Just before that final burst of well-staged action occurs, Councilor Zednicek appears trackside to vent his disgust with the ridiculous hearing over which he has just presided. He’s a busy man. And these Czechs are, he says, nothing more than “laughing animals.” Well, Hubicka does laugh. But it is a laugh of triumph, of unlikely victory. It’s a reminder that any kind of animal, especially the human animal, can be dangerous when tormented or wronged or simply not taken seriously enough. Most important, this concluding sequence turns the entire movie into a metaphor for Czechoslovakia itself. It says that pleasant, pleasure-loving little country, so often occupied, so often preoccupied by its own survivor’s Svejk-ishness, is more dangerous than it looks. It is, after all, the country that assassinated Heydrich in World War II and endured the reprisal for that act at Lidice. It is also the country that, not a year after Closely Watched Trains was released, endured a terrible punishment for its cheekiness, its ironic-satiric spirit—Soviet tanks in Wenceslas Square, the re-imposition of the Iron Curtain mentality on its free and easy spirit.
Of the great figures of the Czech movie renaissance, only Menzel stayed on in Prague. He continued working as an actor and director on the Prague stage, but was obliged to denounce the “errors” of the Czech New Wave before being allowed to return to the cinema. Of the many features that he made after Closely Watched Trains, only a handful achieved (very limited) distribution in the West—some only after long delays imposed by the Stalinoid cultural bureaucracy.

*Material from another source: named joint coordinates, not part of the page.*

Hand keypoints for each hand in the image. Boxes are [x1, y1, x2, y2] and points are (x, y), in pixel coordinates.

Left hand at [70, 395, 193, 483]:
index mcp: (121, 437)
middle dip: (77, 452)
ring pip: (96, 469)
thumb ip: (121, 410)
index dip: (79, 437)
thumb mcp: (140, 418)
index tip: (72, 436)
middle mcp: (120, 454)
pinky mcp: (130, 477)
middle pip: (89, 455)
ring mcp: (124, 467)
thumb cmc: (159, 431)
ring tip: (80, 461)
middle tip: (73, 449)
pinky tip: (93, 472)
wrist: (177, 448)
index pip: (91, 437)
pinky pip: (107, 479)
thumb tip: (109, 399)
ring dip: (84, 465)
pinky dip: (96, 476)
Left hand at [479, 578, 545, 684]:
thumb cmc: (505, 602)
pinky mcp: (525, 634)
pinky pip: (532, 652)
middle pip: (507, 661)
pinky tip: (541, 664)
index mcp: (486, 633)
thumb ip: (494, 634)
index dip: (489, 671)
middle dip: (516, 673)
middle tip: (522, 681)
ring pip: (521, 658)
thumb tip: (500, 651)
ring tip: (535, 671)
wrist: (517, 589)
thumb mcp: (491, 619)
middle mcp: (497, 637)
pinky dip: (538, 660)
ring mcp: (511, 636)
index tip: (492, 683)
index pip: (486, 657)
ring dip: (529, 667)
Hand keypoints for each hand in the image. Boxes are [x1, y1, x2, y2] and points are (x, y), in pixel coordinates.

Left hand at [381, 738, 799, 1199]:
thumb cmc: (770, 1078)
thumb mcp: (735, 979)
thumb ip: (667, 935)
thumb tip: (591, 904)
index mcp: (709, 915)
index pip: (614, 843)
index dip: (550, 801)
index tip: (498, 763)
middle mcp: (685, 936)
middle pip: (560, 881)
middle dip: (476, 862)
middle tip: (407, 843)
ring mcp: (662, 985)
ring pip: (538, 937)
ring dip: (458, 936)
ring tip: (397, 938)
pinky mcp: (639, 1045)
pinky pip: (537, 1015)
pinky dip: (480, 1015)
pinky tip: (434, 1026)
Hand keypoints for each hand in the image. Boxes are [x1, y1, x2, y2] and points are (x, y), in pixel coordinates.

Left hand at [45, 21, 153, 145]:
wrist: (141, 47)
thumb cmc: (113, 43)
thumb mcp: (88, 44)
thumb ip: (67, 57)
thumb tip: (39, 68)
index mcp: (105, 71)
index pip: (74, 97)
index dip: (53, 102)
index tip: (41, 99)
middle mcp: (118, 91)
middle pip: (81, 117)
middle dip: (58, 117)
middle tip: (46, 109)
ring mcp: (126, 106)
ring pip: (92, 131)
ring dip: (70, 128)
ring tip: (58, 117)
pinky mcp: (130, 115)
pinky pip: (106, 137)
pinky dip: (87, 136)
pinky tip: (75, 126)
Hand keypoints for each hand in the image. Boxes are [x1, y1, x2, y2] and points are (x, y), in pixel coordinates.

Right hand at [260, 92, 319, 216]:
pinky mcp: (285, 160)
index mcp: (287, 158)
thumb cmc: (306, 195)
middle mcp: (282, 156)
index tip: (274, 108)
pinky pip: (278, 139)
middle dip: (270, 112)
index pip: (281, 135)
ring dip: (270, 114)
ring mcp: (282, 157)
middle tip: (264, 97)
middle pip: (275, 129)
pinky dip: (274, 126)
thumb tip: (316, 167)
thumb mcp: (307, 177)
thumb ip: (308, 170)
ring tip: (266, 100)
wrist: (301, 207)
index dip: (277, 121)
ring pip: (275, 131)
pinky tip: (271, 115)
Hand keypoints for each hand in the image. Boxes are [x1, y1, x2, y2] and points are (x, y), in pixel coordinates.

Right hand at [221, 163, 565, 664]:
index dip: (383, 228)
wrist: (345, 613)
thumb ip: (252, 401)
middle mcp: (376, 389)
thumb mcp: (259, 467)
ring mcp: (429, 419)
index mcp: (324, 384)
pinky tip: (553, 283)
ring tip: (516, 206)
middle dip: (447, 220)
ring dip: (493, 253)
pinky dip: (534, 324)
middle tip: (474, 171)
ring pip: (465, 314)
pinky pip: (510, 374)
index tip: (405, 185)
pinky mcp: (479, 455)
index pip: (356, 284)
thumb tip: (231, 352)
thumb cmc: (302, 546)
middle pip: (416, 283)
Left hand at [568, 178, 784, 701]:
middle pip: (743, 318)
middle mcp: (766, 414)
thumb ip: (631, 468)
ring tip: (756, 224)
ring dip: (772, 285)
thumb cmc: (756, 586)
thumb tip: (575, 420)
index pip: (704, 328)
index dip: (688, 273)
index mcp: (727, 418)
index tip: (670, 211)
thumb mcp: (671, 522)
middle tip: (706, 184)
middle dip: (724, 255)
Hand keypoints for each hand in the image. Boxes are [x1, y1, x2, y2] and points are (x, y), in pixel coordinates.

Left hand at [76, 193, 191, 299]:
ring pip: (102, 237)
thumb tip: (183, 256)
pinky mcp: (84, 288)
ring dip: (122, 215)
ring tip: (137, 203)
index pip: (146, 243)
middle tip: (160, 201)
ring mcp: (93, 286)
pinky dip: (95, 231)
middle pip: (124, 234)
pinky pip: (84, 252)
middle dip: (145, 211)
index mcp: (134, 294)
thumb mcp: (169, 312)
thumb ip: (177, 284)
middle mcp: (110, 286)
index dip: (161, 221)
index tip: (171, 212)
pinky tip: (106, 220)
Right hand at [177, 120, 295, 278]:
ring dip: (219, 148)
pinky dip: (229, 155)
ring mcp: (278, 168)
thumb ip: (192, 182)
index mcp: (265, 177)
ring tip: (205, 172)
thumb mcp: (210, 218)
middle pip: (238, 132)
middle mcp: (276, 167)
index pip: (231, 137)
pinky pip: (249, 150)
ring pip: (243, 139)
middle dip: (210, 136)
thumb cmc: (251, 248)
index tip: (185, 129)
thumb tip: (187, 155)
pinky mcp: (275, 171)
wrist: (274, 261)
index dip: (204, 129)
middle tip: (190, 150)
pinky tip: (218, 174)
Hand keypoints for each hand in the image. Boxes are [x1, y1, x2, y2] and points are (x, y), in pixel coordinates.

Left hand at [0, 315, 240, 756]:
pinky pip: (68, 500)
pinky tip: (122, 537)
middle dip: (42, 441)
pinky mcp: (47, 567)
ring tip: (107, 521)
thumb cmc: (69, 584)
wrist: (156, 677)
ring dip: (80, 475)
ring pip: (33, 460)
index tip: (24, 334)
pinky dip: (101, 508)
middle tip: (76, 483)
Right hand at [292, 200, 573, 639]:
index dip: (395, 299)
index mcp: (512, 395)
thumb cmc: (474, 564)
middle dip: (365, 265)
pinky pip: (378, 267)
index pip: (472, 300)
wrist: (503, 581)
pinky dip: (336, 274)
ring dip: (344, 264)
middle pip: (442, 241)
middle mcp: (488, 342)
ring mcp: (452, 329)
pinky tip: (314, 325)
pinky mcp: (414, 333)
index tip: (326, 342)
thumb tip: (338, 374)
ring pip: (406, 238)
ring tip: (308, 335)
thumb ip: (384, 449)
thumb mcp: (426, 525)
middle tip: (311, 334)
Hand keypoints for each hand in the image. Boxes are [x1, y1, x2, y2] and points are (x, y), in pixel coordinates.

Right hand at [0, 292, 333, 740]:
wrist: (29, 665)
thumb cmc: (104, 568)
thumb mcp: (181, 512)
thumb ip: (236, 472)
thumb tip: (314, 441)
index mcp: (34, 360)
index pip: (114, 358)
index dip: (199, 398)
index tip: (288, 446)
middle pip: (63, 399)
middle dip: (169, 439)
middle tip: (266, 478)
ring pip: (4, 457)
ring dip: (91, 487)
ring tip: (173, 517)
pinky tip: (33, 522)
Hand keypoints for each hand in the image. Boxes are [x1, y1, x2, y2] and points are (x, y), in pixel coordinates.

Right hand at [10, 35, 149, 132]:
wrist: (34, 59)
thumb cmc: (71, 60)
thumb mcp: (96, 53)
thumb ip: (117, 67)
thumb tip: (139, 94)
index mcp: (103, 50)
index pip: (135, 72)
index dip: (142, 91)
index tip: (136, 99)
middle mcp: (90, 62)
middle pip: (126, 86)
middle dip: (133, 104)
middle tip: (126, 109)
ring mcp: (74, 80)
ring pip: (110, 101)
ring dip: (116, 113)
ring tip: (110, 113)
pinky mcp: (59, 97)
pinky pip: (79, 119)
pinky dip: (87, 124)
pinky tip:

It seems that Menzel is one of the many victims of 20th Century megapolitics, yet another artist on whose art the difficult business of surviving in a totalitarian society imposed too much of a distorting strain. The descriptions one reads of his many unseen works sound so graceful, so original. We can only hope for the opportunity to one day see those films, to be in touch with the full career of this most insinuating and ingratiating filmmaker. In the meantime, we are lucky to have Closely Watched Trains, a film that remains as fresh and potent as it was when we first saw it so many years ago, a film that continues to reward many a close re-watching.